(Stored dataset items)
>>
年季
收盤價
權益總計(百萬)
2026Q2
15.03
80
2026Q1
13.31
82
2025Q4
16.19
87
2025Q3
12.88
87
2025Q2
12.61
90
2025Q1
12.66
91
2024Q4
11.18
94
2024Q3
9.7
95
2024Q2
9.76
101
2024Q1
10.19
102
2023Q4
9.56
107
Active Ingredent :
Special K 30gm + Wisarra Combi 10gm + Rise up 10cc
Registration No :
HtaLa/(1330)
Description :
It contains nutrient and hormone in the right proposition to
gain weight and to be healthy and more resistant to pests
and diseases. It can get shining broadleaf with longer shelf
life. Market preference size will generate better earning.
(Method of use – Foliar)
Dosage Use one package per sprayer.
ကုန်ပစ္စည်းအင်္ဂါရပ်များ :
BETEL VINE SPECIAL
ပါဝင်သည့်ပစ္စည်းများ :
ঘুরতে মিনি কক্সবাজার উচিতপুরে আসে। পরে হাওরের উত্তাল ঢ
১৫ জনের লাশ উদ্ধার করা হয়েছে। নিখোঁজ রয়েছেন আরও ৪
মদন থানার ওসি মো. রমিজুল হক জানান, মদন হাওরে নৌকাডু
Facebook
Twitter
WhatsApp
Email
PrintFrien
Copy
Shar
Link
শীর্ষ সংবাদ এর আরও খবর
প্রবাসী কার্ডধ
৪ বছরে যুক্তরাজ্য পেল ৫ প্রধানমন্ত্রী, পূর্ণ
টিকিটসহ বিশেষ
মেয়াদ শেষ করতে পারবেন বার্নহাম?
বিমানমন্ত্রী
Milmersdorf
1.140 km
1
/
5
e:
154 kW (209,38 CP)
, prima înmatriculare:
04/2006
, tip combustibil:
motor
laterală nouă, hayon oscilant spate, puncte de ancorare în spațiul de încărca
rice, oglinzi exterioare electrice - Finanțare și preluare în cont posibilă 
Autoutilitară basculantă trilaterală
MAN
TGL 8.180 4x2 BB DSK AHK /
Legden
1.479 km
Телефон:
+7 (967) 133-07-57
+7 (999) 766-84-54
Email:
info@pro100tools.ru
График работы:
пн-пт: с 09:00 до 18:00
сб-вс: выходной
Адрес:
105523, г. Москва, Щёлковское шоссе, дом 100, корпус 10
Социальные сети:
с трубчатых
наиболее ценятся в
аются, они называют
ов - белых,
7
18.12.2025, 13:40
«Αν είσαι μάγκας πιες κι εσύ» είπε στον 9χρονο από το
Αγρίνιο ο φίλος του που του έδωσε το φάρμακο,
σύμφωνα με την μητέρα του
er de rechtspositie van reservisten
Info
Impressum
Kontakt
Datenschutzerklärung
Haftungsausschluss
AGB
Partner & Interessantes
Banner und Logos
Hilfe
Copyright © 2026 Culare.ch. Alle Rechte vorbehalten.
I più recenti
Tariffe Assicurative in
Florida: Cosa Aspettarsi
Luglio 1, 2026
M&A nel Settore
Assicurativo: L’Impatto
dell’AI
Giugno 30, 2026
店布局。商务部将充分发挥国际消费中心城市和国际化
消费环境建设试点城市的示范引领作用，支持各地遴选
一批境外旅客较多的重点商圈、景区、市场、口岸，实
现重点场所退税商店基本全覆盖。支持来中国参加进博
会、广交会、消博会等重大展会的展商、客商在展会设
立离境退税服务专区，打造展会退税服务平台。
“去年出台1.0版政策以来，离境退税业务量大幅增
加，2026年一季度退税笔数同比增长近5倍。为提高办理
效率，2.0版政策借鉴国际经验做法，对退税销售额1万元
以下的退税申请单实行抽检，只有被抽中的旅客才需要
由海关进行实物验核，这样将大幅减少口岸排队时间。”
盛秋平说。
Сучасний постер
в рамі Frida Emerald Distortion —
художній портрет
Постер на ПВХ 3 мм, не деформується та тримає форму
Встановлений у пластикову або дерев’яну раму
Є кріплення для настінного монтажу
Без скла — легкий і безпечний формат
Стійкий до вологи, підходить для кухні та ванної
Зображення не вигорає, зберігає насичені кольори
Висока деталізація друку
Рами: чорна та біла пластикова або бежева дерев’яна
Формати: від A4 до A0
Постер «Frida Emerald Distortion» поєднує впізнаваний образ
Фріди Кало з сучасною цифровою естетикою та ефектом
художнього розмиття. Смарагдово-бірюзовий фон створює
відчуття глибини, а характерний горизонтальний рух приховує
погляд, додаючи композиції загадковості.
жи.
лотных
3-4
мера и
<<
Print the text of every record above line for line, changing nothing.

Response area:
年季
收盤價
權益總計(百萬)
2026Q2
15.03
80
2026Q1
13.31
82
2025Q4
16.19
87
2025Q3
12.88
87
2025Q2
12.61
90
2025Q1
12.66
91
2024Q4
11.18
94
2024Q3
9.7
95
2024Q2
9.76
101
2024Q1
10.19
102
2023Q4
9.56
107
Active Ingredent :
Special K 30gm + Wisarra Combi 10gm + Rise up 10cc
Registration No :
HtaLa/(1330)
Description :
It contains nutrient and hormone in the right proposition to
gain weight and to be healthy and more resistant to pests
and diseases. It can get shining broadleaf with longer shelf
life. Market preference size will generate better earning.
(Method of use – Foliar)
Dosage Use one package per sprayer.
ကုန်ပစ္စည်းအင်္ဂါရပ်များ :
BETEL VINE SPECIAL
ပါဝင်သည့်ပစ္စည်းများ :
ঘুরতে মিনি কক্সবাজার উচিতপুরে আসে। পরে হাওরের উত্তাল ঢ
১৫ জনের লাশ উদ্ধার করা হয়েছে। নিখোঁজ রয়েছেন আরও ৪
মদন থানার ওসি মো. রমিজুল হক জানান, মদন হাওরে নৌকাডু
Facebook
Twitter
WhatsApp
Email
PrintFrien
Copy
Shar
Link
শীর্ষ সংবাদ এর আরও খবর
প্রবাসী কার্ডধ
৪ বছরে যুক্তরাজ্য পেল ৫ প্রধানমন্ত্রী, পূর্ণ
টিকিটসহ বিশেষ
মেয়াদ শেষ করতে পারবেন বার্নহাম?
বিমানমন্ত্রী
Milmersdorf
1.140 km
1
/
5
e:
154 kW (209,38 CP)
, prima înmatriculare:
04/2006
, tip combustibil:
motor
laterală nouă, hayon oscilant spate, puncte de ancorare în spațiul de încărca
rice, oglinzi exterioare electrice - Finanțare și preluare în cont posibilă 
Autoutilitară basculantă trilaterală
MAN
TGL 8.180 4x2 BB DSK AHK /
Legden
1.479 km
Телефон:
+7 (967) 133-07-57
+7 (999) 766-84-54
Email:
info@pro100tools.ru
График работы:
пн-пт: с 09:00 до 18:00
сб-вс: выходной
Адрес:
105523, г. Москва, Щёлковское шоссе, дом 100, корпус 10
Социальные сети:
с трубчатых
наиболее ценятся в
аются, они называют
ов - белых,
7
18.12.2025, 13:40
«Αν είσαι μάγκας πιες κι εσύ» είπε στον 9χρονο από το
Αγρίνιο ο φίλος του που του έδωσε το φάρμακο,
σύμφωνα με την μητέρα του
er de rechtspositie van reservisten
Info
Impressum
Kontakt
Datenschutzerklärung
Haftungsausschluss
AGB
Partner & Interessantes
Banner und Logos
Hilfe
Copyright © 2026 Culare.ch. Alle Rechte vorbehalten.
I più recenti
Tariffe Assicurative in
Florida: Cosa Aspettarsi
Luglio 1, 2026
M&A nel Settore
Assicurativo: L’Impatto
dell’AI
Giugno 30, 2026
店布局。商务部将充分发挥国际消费中心城市和国际化
消费环境建设试点城市的示范引领作用，支持各地遴选
一批境外旅客较多的重点商圈、景区、市场、口岸，实
现重点场所退税商店基本全覆盖。支持来中国参加进博
会、广交会、消博会等重大展会的展商、客商在展会设
立离境退税服务专区，打造展会退税服务平台。
“去年出台1.0版政策以来，离境退税业务量大幅增
加，2026年一季度退税笔数同比增长近5倍。为提高办理
效率，2.0版政策借鉴国际经验做法，对退税销售额1万元
以下的退税申请单实行抽检，只有被抽中的旅客才需要
由海关进行实物验核，这样将大幅减少口岸排队时间。”
盛秋平说。
Сучасний постер
в рамі Frida Emerald Distortion —
художній портрет
Постер на ПВХ 3 мм, не деформується та тримає форму
Встановлений у пластикову або дерев’яну раму
Є кріплення для настінного монтажу
Без скла — легкий і безпечний формат
Стійкий до вологи, підходить для кухні та ванної
Зображення не вигорає, зберігає насичені кольори
Висока деталізація друку
Рами: чорна та біла пластикова або бежева дерев’яна
Формати: від A4 до A0
Постер «Frida Emerald Distortion» поєднує впізнаваний образ
Фріди Кало з сучасною цифровою естетикою та ефектом
художнього розмиття. Смарагдово-бірюзовий фон створює
відчуття глибини, а характерний горизонтальний рух приховує
погляд, додаючи композиції загадковості.
жи.
лотных
3-4
мера и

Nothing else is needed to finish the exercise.